Zambia efficiently tracks medical histories and public health. “Why not bring it to the US?” asks Brittany Allgood of Spectrum, GlobalHealthPR partner in the United States.
In a land where health care illiteracy is prevalent and disease outbreaks can spread quickly due to poor environmental and sanitation conditions, how do you efficiently document individual medical histories and monitor public health?
Similar to loading money onto a D.C. Metro SmartTrip card, medical personnel can load a patient’s health care records onto a SmartCare card to be taken home for safe keeping. Records include personal information about illness, prescriptions, lab results and more, and data analysis of records can reveal trends in the spread of disease.
The SmartCare system is designed to function in areas with minimal telecommunication capabilities and frequent power outages.

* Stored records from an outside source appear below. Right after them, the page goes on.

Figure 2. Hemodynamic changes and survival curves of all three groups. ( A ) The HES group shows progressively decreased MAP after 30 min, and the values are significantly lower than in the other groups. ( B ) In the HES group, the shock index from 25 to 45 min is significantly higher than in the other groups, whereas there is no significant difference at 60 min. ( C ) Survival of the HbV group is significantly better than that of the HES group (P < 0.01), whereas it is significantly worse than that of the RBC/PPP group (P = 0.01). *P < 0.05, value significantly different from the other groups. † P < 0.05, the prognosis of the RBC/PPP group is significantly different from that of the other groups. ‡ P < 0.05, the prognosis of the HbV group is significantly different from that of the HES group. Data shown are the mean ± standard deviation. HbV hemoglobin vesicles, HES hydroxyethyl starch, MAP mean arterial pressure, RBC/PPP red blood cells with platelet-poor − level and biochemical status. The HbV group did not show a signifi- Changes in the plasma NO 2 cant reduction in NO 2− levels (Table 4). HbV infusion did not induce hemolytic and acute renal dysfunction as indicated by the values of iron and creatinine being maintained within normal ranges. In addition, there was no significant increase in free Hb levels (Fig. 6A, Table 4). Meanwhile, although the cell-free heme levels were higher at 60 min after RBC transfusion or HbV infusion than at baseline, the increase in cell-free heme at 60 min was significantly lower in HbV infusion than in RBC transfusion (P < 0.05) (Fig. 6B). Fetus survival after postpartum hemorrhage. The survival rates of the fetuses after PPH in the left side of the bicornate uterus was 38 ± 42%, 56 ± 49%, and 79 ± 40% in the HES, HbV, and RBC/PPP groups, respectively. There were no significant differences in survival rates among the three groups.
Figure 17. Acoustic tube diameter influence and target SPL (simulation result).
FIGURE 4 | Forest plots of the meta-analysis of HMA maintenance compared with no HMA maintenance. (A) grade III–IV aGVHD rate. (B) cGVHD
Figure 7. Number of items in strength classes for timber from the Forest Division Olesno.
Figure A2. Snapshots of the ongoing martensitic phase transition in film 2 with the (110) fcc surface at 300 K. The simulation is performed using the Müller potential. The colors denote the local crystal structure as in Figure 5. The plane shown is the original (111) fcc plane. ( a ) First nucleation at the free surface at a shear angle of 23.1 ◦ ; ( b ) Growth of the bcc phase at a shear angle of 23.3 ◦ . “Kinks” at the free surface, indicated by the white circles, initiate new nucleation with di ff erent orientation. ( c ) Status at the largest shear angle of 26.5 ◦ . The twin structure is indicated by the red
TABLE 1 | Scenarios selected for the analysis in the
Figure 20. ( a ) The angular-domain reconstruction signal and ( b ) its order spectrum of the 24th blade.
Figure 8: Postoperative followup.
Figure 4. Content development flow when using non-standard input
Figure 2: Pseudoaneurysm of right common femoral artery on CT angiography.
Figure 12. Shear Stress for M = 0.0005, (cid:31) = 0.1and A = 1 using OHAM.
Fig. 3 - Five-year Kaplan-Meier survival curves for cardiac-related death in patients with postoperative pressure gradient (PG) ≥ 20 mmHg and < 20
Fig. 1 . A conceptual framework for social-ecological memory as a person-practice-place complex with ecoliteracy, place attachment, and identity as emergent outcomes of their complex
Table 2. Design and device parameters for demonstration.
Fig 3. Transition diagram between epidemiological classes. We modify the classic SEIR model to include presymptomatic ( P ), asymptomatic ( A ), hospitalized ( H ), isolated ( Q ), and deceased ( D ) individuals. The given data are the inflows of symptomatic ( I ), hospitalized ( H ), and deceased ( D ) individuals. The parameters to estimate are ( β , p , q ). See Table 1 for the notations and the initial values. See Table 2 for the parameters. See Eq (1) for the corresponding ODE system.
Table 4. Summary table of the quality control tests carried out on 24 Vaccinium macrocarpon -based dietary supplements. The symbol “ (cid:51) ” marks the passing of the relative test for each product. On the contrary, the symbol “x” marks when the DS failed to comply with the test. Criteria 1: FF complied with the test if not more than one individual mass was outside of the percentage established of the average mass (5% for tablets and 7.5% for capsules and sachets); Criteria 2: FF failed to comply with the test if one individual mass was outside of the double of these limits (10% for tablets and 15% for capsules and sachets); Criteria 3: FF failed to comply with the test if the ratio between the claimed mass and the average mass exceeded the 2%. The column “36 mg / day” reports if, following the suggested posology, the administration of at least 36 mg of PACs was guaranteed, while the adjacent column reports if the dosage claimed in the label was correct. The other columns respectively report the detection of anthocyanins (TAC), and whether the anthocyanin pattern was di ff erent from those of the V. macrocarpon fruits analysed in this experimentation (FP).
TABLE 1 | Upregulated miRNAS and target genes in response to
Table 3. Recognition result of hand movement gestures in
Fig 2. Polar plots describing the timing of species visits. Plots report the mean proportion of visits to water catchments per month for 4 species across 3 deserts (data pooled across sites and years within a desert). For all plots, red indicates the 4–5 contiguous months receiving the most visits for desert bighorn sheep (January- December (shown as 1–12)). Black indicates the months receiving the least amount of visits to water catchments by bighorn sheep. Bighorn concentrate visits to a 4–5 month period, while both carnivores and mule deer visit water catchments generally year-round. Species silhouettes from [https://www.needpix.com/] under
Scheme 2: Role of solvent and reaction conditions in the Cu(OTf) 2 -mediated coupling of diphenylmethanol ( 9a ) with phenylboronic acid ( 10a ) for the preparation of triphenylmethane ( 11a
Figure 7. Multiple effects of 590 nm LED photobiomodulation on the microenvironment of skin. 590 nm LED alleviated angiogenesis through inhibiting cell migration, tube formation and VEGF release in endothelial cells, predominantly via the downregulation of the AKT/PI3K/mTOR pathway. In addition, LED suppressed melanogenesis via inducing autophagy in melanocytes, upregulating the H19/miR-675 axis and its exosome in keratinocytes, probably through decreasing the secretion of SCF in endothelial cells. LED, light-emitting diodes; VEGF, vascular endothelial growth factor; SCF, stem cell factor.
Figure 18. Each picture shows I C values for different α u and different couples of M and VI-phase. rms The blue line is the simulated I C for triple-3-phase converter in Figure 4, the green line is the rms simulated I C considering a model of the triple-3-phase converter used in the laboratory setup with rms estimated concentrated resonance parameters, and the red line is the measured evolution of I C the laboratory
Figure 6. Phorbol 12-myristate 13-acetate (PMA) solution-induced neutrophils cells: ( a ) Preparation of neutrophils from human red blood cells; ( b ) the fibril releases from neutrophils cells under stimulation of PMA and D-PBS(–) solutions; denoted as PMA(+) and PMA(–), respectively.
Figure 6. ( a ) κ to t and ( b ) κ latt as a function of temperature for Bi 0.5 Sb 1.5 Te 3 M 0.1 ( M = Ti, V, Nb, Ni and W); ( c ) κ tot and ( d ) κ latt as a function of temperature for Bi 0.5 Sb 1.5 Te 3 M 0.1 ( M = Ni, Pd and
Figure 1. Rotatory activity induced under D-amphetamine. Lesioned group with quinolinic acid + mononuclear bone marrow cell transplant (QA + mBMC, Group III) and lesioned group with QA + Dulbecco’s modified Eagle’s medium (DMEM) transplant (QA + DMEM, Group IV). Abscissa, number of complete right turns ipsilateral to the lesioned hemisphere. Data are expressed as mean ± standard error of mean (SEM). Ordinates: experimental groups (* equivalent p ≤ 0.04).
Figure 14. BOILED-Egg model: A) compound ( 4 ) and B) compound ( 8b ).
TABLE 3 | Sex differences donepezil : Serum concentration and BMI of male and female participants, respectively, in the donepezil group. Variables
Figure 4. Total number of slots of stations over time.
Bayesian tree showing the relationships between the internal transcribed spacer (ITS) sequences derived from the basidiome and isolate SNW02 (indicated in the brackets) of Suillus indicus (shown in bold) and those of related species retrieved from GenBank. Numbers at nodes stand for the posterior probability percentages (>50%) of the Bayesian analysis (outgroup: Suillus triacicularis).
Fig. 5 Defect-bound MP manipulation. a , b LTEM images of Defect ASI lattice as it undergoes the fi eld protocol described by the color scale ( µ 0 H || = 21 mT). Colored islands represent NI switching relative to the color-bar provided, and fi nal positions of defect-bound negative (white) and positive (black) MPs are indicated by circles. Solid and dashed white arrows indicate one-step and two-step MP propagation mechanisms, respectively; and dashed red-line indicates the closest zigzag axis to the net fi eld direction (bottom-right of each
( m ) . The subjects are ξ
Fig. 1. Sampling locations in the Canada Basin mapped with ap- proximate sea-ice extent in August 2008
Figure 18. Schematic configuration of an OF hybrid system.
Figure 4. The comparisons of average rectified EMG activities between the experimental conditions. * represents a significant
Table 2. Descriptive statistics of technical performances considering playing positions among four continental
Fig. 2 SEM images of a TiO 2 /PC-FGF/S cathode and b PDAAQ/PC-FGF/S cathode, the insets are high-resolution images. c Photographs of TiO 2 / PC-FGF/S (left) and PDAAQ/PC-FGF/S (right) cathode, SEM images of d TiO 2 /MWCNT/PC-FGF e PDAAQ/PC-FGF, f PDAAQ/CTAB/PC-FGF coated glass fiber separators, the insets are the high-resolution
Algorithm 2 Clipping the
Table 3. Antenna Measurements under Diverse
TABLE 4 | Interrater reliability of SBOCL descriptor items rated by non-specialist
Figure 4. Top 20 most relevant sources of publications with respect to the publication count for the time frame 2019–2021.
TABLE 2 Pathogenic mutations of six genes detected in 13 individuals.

Lending credibility to the system and expanding its reach, the World Health Organization, USAID and UNICEF are among SmartCare partners.
In addition to aiding doctor efficiency with user-friendly, rapid data-entry capabilities, SmartCare is intended to improve data accuracy and enable cost-effective, confidential, life-long quality health care.
With the benefits to Zambian patients in mind, I wonder how this system can be applied to improve health care in other parts of the world. For example, considering the system’s reliability and ease of use, how could it be used to improve health care in disaster relief situations?
What’s up with electronic medical records in the U.S.?
Even in a community where the average person can complete a medical form unaided, there are benefits to implementing an EHR system. Think about it – how much time have you wasted filling and re-filling out forms at the doctor or dentist office? Are you sure you remembered every detail each time?
We’ve all heard about the Affordable Care Act, which goes into effect on January 1, 2014. We won’t go into the details here, but one program initiative is to advance the transition from paper records to EHRs. According to Medical News Today, many question the ease of use and integration process of this new IT system, and there’s no doubt that others are concerned about privacy issues.
Can we take a lesson from our friends in Africa?
A SmartCare system in the U.S. could address concerns about ease of use and confidentiality of EHRs. Personally, I’d appreciate having a password-protected card or flash drive containing all my medical records and insurance information. If doctors and dentists accepted this form of information transference, it would save a lot of time during visits.
What’s your take on adopting EHRs in the U.S. – an important initiative or expensive waste of time?